Surenchère verbale de Trump
À titre de comparaison, la Chine n’atteint pas le tiers, alors même que son budget pour les armées est en forte croissance, et la Russie, troisième du palmarès, se limite péniblement à moins de 70 milliards.
Pour justifier une telle dépense auprès des contribuable il faut de solides raisons, autrement dit pouvoir désigner une ou plusieurs menaces crédibles dont il importe de se protéger. Tant d’intérêts sont en jeu !
Au-delà des considérations mercantiles, les frasques de Kim Jong-Un et la surenchère verbale de Donald Trump ne prêtent certes pas à la plaisanterie. Et si l’on veut bien ne pas s’en tenir aux apparences, elles conduisent à s’interroger sur l’impact de la folle course aux armements et, plus précisément, aux effets dévastateurs auxquels peut aboutir l’hystérie nucléaire bien qu’elle nous soit encore présentée comme ayant une infaillible vertu dissuasive.

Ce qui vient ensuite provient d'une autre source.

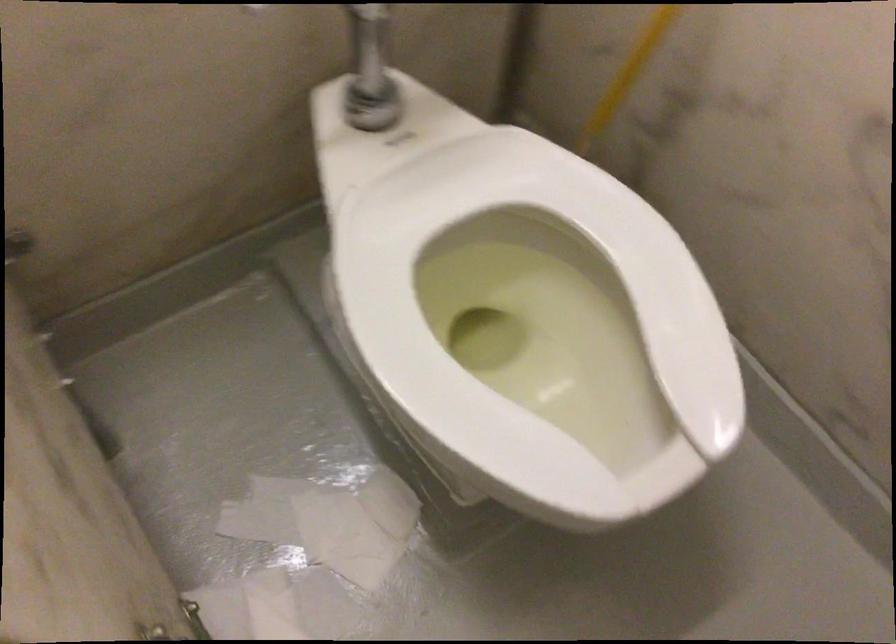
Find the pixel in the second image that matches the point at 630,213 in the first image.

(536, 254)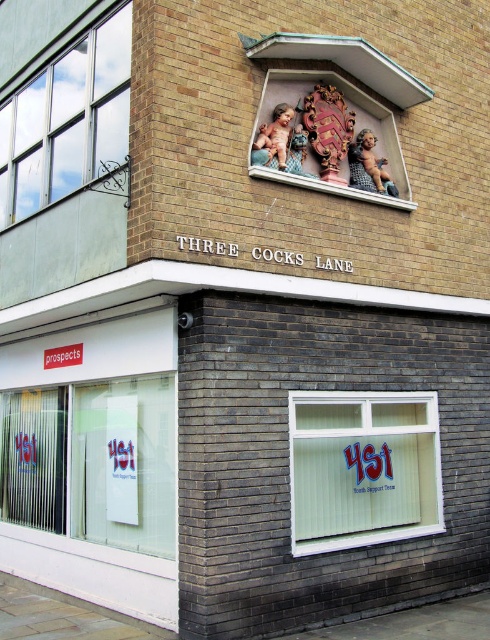
You are a delivery person approaching the building and need to access the entrance. The entrance is located behind the white plastic shop window at lower right and the metallic glass window at upper left. Which window should you go around to reach the entrance?

The entrance is behind both windows, but since the white plastic shop window at lower right is in front of the metallic glass window at upper left, you should go around the white plastic shop window at lower right to access the entrance.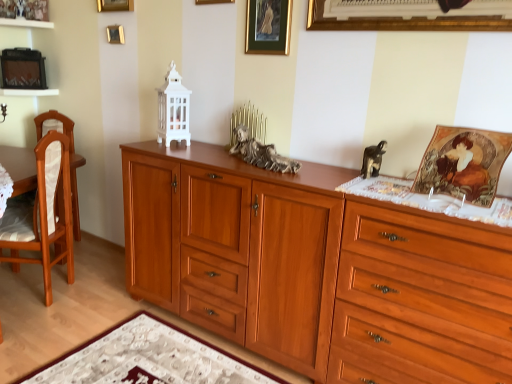
Find the location of `vacant space that is to the left of bronze statue at center, the second animal in the right-to-left sequence`. vacant space that is to the left of bronze statue at center, the second animal in the right-to-left sequence is located at coordinates (207, 160).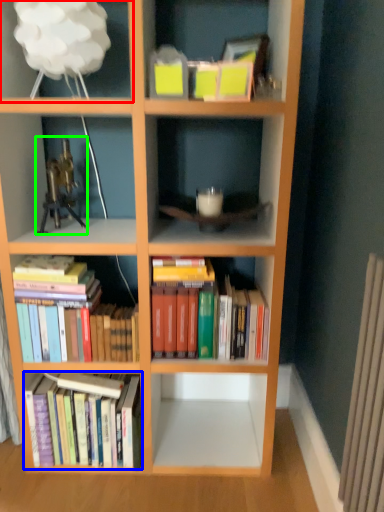
Question: Which object is positioned closest to shelf (highlighted by a red box)? Select from book (highlighted by a blue box) and toy (highlighted by a green box).

Choices:
 (A) book
 (B) toy

Answer: (B)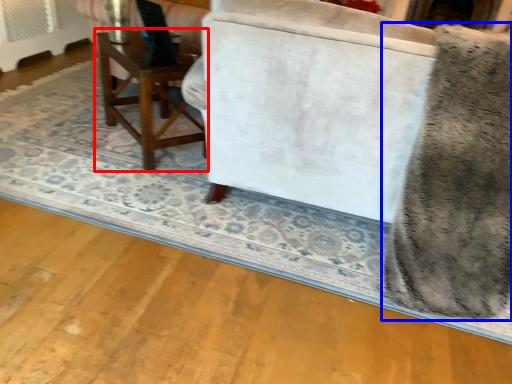
Question: Which of the following is the farthest to the observer, table (highlighted by a red box) or swivel chair (highlighted by a blue box)?

Choices:
 (A) table
 (B) swivel chair

Answer: (A)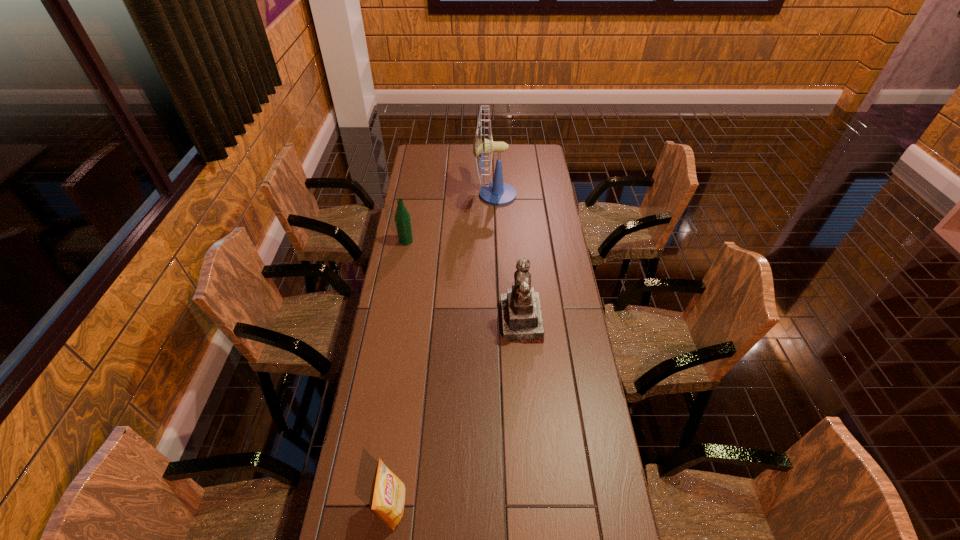
Locate an element on the screen. The height and width of the screenshot is (540, 960). blank space located at the front of the tallest object where the blades are visible is located at coordinates (409, 195).

Image resolution: width=960 pixels, height=540 pixels. What are the coordinates of `free space located 0.320m on the front-facing side of the figurine` in the screenshot? It's located at (415, 321).

Identify the location of free region located 0.250m on the front-facing side of the figurine. point(433,321).

The image size is (960, 540). I want to click on free location located 0.220m on the front-facing side of the figurine, so click(442, 321).

Find the location of a particular element. The width and height of the screenshot is (960, 540). blank space located 0.400m on the front of the second shortest object is located at coordinates (393, 319).

I want to click on vacant space situated on the front-facing side of the shortest object, so click(432, 505).

At what (x,y) coordinates should I click in order to perform the action: click on bottle that is positioned at the left edge. Please return your answer as a coordinate pair (x, y). This screenshot has height=540, width=960. Looking at the image, I should click on [x=402, y=217].

You are a GUI agent. You are given a task and a screenshot of the screen. Output one action in this format:
    pyautogui.click(x=<x>, y=<y>)
    Task: Click on the crisp (potato chip) present at the left edge
    The image size is (960, 540).
    Given the screenshot: What is the action you would take?
    pyautogui.click(x=387, y=498)

Where is `object that is at the right edge`? The width and height of the screenshot is (960, 540). object that is at the right edge is located at coordinates (522, 321).

Where is `blank area at the far edge`? blank area at the far edge is located at coordinates (463, 146).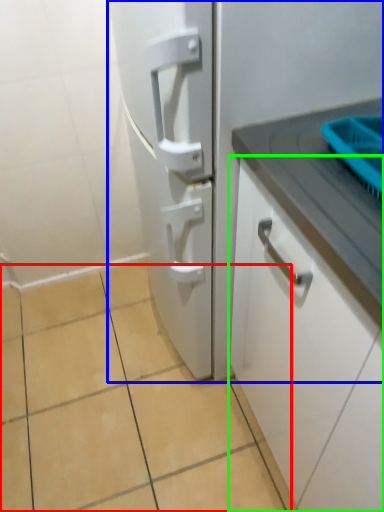
Question: Based on their relative distances, which object is nearer to ceramic tile (highlighted by a red box)? Choose from refrigerator (highlighted by a blue box) and cabinetry (highlighted by a green box).

Choices:
 (A) refrigerator
 (B) cabinetry

Answer: (A)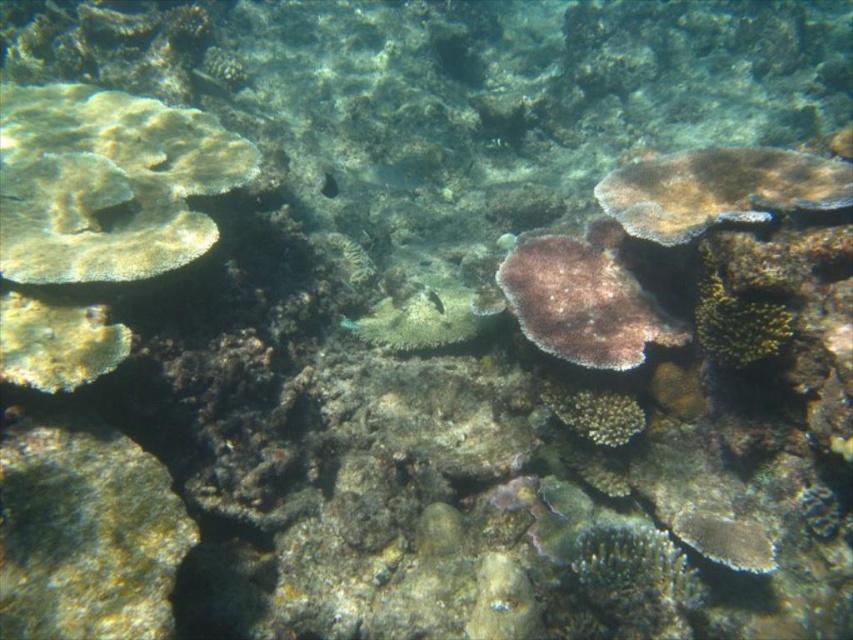
Is point (506, 298) positioned before point (323, 188)?

That is True.

Based on the photo, which is below, purple matte coral at center or translucent greenish fish at center?

purple matte coral at center is below.

Who is more distant from viewer, (549, 321) or (326, 179)?

The point (326, 179) is behind.

Identify the location of purple matte coral at center. (582, 304).

What do you see at coordinates (718, 189) in the screenshot?
I see `brown matte coral at upper right` at bounding box center [718, 189].

Who is more distant from viewer, (833,205) or (602,429)?

Positioned behind is point (602,429).

The height and width of the screenshot is (640, 853). In order to click on brown matte coral at upper right in this screenshot , I will do `click(718, 189)`.

Is point (805, 202) positioned in front of point (395, 186)?

Yes.

Who is taller, brown matte coral at upper right or translucent greenish-blue fish at center?

With more height is brown matte coral at upper right.

The image size is (853, 640). In order to click on brown matte coral at upper right in this screenshot , I will do `click(718, 189)`.

This screenshot has height=640, width=853. What are the coordinates of `brown matte coral at upper right` in the screenshot? It's located at (718, 189).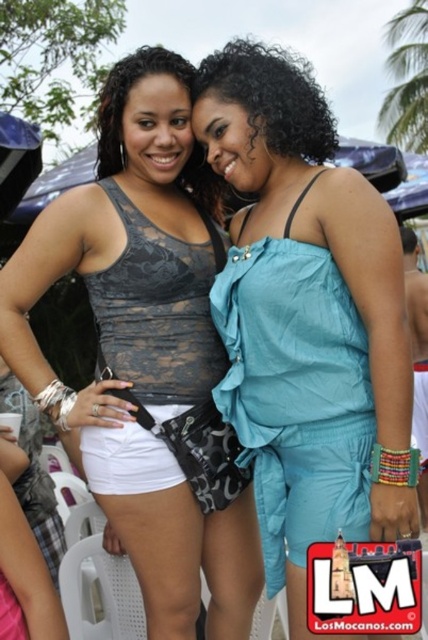
You are a fashion designer observing two outfits in the image. The teal satin jumpsuit at center and the matte black tank top at center. Which outfit has a shorter length?

The teal satin jumpsuit at center is shorter than the matte black tank top at center.

In the scene shown: You are a fashion designer analyzing the outfits in the image. You need to determine which clothing item takes up more visual space in the composition. Which of the two items, the teal satin jumpsuit at center or the matte black tank top at center, is larger in size?

The matte black tank top at center is larger than the teal satin jumpsuit at center, so it takes up more visual space in the composition.

You are a photographer setting up for a photoshoot and need to ensure that both the teal satin jumpsuit at center and the matte black tank top at center are visible in the frame. Given their positions, which clothing item should you focus on first to ensure proper framing?

The teal satin jumpsuit at center is located above the matte black tank top at center, so you should focus on framing the teal satin jumpsuit at center first to ensure both items are captured in the shot.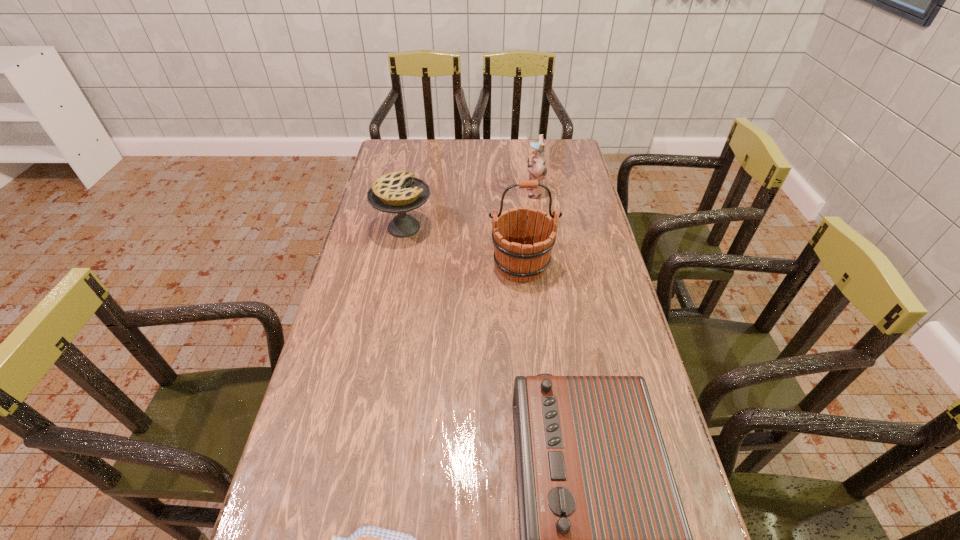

À cet égard, la conséquence la plus proche et certainement pas la moins redoutable que pourrait avoir l’affrontement verbal et médiatique entre Kim Jong-Un et Donald Trump, serait d’inciter la Corée du Sud, doutant de la solidité de la protection des Etats-Unis, à sortir du traité de non-prolifération, s’engageant, à son tour, dans une surenchère suicidaire.
On peut saluer la manière dont Emmanuel Macron, toujours depuis la tribune de l’ONU, a tenté de faire entendre la voix de la raison, en l’occurrence celle de la diplomatie, pour éviter qu’une situation à bien des égards ridicule, dégénère en conflit mondial. C’est encore la seule manière pour la France de se mêler d’un sujet sur lequel elle n’a objectivement guère de raisons de peser.
Il n’ira certes pas jusqu’à remettre en cause, pour ce qui nous concerne directement, le tabou nucléaire à l’égard duquel nos dirigeants successifs font preuve d’un étrange aveuglement. Car cette bombe dont nos stratèges sont si fiers, si on a une certaine idée des dégâts qu’elle peut provoquer, on voit mal qui elle dissuade, de nos jours. Certainement pas les dictateurs fous, en tout cas. N’est pas, monsieur Kim Jong-Un?